Check your air conditioner
If you have an air conditioner, make sure it’s working properly before you need it. Turn it on for a test and schedule service if needed. This way, if there is a problem you can solve it before the first heat wave. If you don’t have an air-conditioner, identify places close to home where you can cool off on hot days, such as a library or community centre.
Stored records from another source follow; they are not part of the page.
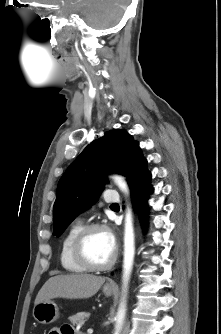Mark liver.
<instances>
[{
	"instance_id": "liver-1",
	"label": "liver",
	"mask_w": 221,
	"mask_h": 334,
	"mask_svg": "<svg viewBox=\"0 0 221 334\" xmlns=\"http://www.w3.org/2000/svg\"><path fill=\"white\" fill-rule=\"evenodd\" d=\"M105 282L104 277L90 274L57 275L46 281L38 292L35 305L53 298L83 299L95 295Z\"/></svg>"
}]
</instances>
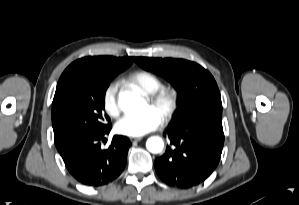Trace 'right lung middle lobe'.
<instances>
[{"label":"right lung middle lobe","instance_id":"obj_1","mask_svg":"<svg viewBox=\"0 0 299 205\" xmlns=\"http://www.w3.org/2000/svg\"><path fill=\"white\" fill-rule=\"evenodd\" d=\"M117 74L104 76L69 75L52 104L55 145L60 150L70 140L102 131L105 92ZM107 121L109 118L105 115Z\"/></svg>","mask_w":299,"mask_h":205}]
</instances>
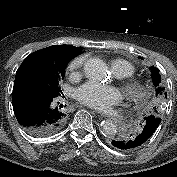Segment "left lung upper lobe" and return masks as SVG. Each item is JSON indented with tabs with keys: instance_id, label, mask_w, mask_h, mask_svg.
Instances as JSON below:
<instances>
[{
	"instance_id": "left-lung-upper-lobe-1",
	"label": "left lung upper lobe",
	"mask_w": 177,
	"mask_h": 177,
	"mask_svg": "<svg viewBox=\"0 0 177 177\" xmlns=\"http://www.w3.org/2000/svg\"><path fill=\"white\" fill-rule=\"evenodd\" d=\"M151 71H152V81H153V85L155 88L154 107L151 111V114L157 117H160L161 106L167 98V92L161 81L159 69L155 67H151ZM141 128H142V125H141Z\"/></svg>"
}]
</instances>
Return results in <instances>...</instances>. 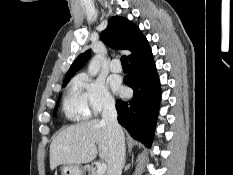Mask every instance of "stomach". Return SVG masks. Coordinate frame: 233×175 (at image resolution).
<instances>
[{
    "label": "stomach",
    "mask_w": 233,
    "mask_h": 175,
    "mask_svg": "<svg viewBox=\"0 0 233 175\" xmlns=\"http://www.w3.org/2000/svg\"><path fill=\"white\" fill-rule=\"evenodd\" d=\"M60 170L62 175H84V168L77 164H64Z\"/></svg>",
    "instance_id": "1"
}]
</instances>
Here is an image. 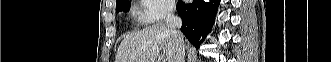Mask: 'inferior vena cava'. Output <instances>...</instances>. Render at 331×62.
<instances>
[{
    "instance_id": "inferior-vena-cava-1",
    "label": "inferior vena cava",
    "mask_w": 331,
    "mask_h": 62,
    "mask_svg": "<svg viewBox=\"0 0 331 62\" xmlns=\"http://www.w3.org/2000/svg\"><path fill=\"white\" fill-rule=\"evenodd\" d=\"M166 26L173 35L175 45V62H185V46L183 37L177 29L182 26L180 17L174 14V7H170L165 19Z\"/></svg>"
}]
</instances>
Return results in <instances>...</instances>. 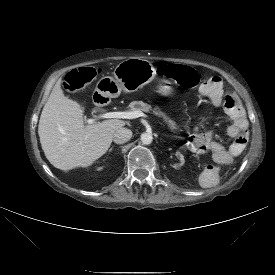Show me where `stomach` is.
Segmentation results:
<instances>
[{
	"label": "stomach",
	"mask_w": 275,
	"mask_h": 275,
	"mask_svg": "<svg viewBox=\"0 0 275 275\" xmlns=\"http://www.w3.org/2000/svg\"><path fill=\"white\" fill-rule=\"evenodd\" d=\"M155 77V69L152 64L144 59L130 58L119 63L113 72V76L102 77L95 90H100L109 98L118 96L122 90L134 92L150 83ZM171 82L164 80L157 90L162 96L172 93Z\"/></svg>",
	"instance_id": "1"
}]
</instances>
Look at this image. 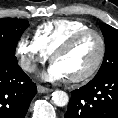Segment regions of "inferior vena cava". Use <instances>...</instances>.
I'll list each match as a JSON object with an SVG mask.
<instances>
[{
  "label": "inferior vena cava",
  "instance_id": "1",
  "mask_svg": "<svg viewBox=\"0 0 118 118\" xmlns=\"http://www.w3.org/2000/svg\"><path fill=\"white\" fill-rule=\"evenodd\" d=\"M21 67L28 72H33L36 69V64L30 60H24L21 62Z\"/></svg>",
  "mask_w": 118,
  "mask_h": 118
}]
</instances>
Have hot-weather recipes ready
Using your oven during a heat wave will add to the hot temperatures you’re feeling. Rather than trying to come up with recipes when it’s already too hot to think, plan some oven-free meals before the hot weather arrives. There are plenty of delicious options, including no-cook and cold dishes, as well as microwave-safe meals.

Revisit your closet
Many of us store our summer clothes out of the way for the winter. Dig them out in the springtime before the first heat wave so that you know they fit and where to find them when hot temperatures strike. Loose-fitting and light-coloured clothes made from breathable fabrics can help keep you cooler.

Brush up on safety steps
If you take medication or have a health condition, ask your health-care provider about how heat can affect you and follow their advice. If you do outdoor work or activities, ensure that you have a plan to accommodate extreme heat.

Arrange check-ins to reduce risk
Watch out for the early signs of heat illness, which include headaches, nausea or vomiting, dizziness or fainting, extreme thirst, and rapid breathing or heartbeat. These can rapidly evolve into life-threatening emergencies and affect your ability to reach out for help.

While everyone is at risk for heat illnesses, older adults, infants and young children, people experiencing homelessness and anyone with a chronic illness is at greater risk. Living alone or being socially isolated can also put people at great risk. Talk to your family, friends and neighbours to arrange regular check-ins with them during hot weather in case anyone needs support.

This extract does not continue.